Entretien avec Maurice Godelier

Un musée pour les cultures

Les musées ethnographiques sont-ils des survivants du xixe siècle ou peuvent-ils être une source de connaissances vivantes des cultures du monde contemporain ? Maurice Godelier, ethnologue et directeur scientifique du projet de Musée des Arts et des Civilisations, répond à cette question et à quelques autres.

Sciences Humaines : Les musées d'ethnographie ont accompagné la naissance de l'anthropologie comme discipline, et souvent l'ont précédée. En France, le Musée de l'Homme, inauguré en 1937, a abrité le premier centre de recherches spécialisé en anthropologie sociale. Depuis la Seconde Guerre mondiale, cependant, l'anthropologie et le Musée n'ont cessé de prendre des distances. Pourquoi ?
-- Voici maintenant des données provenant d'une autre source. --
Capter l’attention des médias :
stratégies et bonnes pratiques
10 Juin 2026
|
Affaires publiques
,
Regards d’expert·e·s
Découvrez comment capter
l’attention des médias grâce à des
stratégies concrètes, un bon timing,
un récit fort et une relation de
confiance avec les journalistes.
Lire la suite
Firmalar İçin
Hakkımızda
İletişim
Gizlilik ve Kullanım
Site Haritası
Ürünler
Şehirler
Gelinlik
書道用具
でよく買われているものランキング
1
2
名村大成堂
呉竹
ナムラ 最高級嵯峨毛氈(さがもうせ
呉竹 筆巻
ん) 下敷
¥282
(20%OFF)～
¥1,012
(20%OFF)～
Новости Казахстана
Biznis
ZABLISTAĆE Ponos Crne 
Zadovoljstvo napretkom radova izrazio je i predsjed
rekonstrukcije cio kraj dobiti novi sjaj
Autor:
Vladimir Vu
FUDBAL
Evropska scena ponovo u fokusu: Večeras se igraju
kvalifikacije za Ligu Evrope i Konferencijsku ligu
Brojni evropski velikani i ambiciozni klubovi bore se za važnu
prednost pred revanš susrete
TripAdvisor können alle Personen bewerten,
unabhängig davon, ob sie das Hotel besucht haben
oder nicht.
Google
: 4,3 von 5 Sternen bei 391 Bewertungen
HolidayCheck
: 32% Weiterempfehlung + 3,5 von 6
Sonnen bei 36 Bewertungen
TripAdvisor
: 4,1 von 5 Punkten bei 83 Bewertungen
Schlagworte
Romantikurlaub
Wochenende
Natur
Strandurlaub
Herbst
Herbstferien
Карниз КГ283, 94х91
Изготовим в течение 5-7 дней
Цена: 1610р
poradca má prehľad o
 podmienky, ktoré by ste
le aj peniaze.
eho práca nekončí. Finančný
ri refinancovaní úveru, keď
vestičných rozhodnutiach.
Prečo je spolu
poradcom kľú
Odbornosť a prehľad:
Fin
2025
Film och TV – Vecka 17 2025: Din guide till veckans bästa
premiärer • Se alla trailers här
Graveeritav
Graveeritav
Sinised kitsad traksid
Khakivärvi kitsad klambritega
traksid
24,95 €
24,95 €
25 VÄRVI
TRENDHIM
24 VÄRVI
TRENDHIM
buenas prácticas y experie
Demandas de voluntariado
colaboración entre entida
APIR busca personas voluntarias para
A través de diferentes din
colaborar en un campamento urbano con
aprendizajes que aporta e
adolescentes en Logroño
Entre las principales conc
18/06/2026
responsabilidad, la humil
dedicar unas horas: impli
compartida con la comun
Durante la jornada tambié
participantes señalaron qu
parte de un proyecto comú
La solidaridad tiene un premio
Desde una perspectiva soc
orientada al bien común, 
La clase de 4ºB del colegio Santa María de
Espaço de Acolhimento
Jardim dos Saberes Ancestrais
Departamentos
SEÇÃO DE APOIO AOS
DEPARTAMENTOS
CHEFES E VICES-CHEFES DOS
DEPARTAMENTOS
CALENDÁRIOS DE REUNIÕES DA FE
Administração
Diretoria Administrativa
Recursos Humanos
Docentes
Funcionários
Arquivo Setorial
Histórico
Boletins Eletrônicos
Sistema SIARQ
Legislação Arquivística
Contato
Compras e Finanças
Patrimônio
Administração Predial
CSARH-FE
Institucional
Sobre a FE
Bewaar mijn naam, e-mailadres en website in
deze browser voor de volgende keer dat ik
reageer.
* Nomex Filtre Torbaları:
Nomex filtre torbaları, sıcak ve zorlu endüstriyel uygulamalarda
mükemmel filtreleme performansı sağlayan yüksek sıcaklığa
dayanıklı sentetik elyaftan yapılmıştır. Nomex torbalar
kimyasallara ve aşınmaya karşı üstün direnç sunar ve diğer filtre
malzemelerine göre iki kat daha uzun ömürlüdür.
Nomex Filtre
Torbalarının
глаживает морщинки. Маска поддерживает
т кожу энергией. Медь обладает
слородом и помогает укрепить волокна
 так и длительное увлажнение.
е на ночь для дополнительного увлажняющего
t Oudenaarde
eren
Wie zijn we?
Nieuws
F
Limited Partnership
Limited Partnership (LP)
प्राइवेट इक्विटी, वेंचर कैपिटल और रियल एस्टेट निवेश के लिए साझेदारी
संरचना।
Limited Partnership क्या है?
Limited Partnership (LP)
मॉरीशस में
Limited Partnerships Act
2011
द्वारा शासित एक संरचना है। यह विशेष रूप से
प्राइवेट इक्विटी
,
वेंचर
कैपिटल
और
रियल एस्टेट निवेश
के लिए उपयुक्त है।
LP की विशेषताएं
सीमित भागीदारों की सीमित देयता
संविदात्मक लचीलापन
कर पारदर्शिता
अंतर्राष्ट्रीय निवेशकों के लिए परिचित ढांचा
Maurice Godelier : Marcel Mauss et Paul Rivet avaient conçu le Musée de l'Homme dans le contexte de l'Empire colonial français. Ils avaient la volonté de faire connaître la diversité des cultures, de rassembler des objets scientifiquement intéressants : « Une cuiller vaut bien une oeuvre d'art », disait Marcel Mauss. A la même époque, les milieux artistiques et littéraires célébraient les « arts primitifs » et s'en inspiraient : dès 1909, Apollinaire avait demandé leur entrée au Louvre. Les ethnologues, eux, prônaient une ouverture vers tous les objets de la vie matérielle. Le Musée de l'Homme est parti sur cette idée, en associant la recherche et la collecte d'objets témoins.

La recherche ethnologique s'est distanciée du Musée de l'Homme après la Seconde Guerre mondiale, car elle s'est déplacée vers l'étude des faits sociaux et des cultures : la parenté, le pouvoir, les pratiques rituelles, les savoirs oraux. Ce sont ces réalités en partie immatérielles qui sont passées au premier plan. Les ethnologues de ma génération ont encore collecté quelques objets : j'ai rapporté au musée une caisse d'outils de pierre de chez les Baruya de Nouvelle-Guinée. Mais cela a été ma dernière occasion. Ensuite, je n'ai plus fait que des films, comme la plupart de mes collègues. Tout cela a mis en veilleuse l'intérêt pour les objets, ainsi que les rapports de l'ethnologie avec l'art. Les chercheurs de ma génération ont tous travaillé sur le même type de matériau : des rites, des danses, des pratiques sociales, des textes et des images. Les objets ne nous intéressaient que lorsqu'ils formaient système. Il y a une autre raison plus prosaïque à cette désaffection : le Musée de l'Homme n'a jamais disposé d'un budget régulier pour acquérir des objets. Des donateurs lui ont cédé des collections. Mais pour l'essentiel, ce sont des chercheurs qui ont collecté ces objets et fait ce musée comme ils le pouvaient.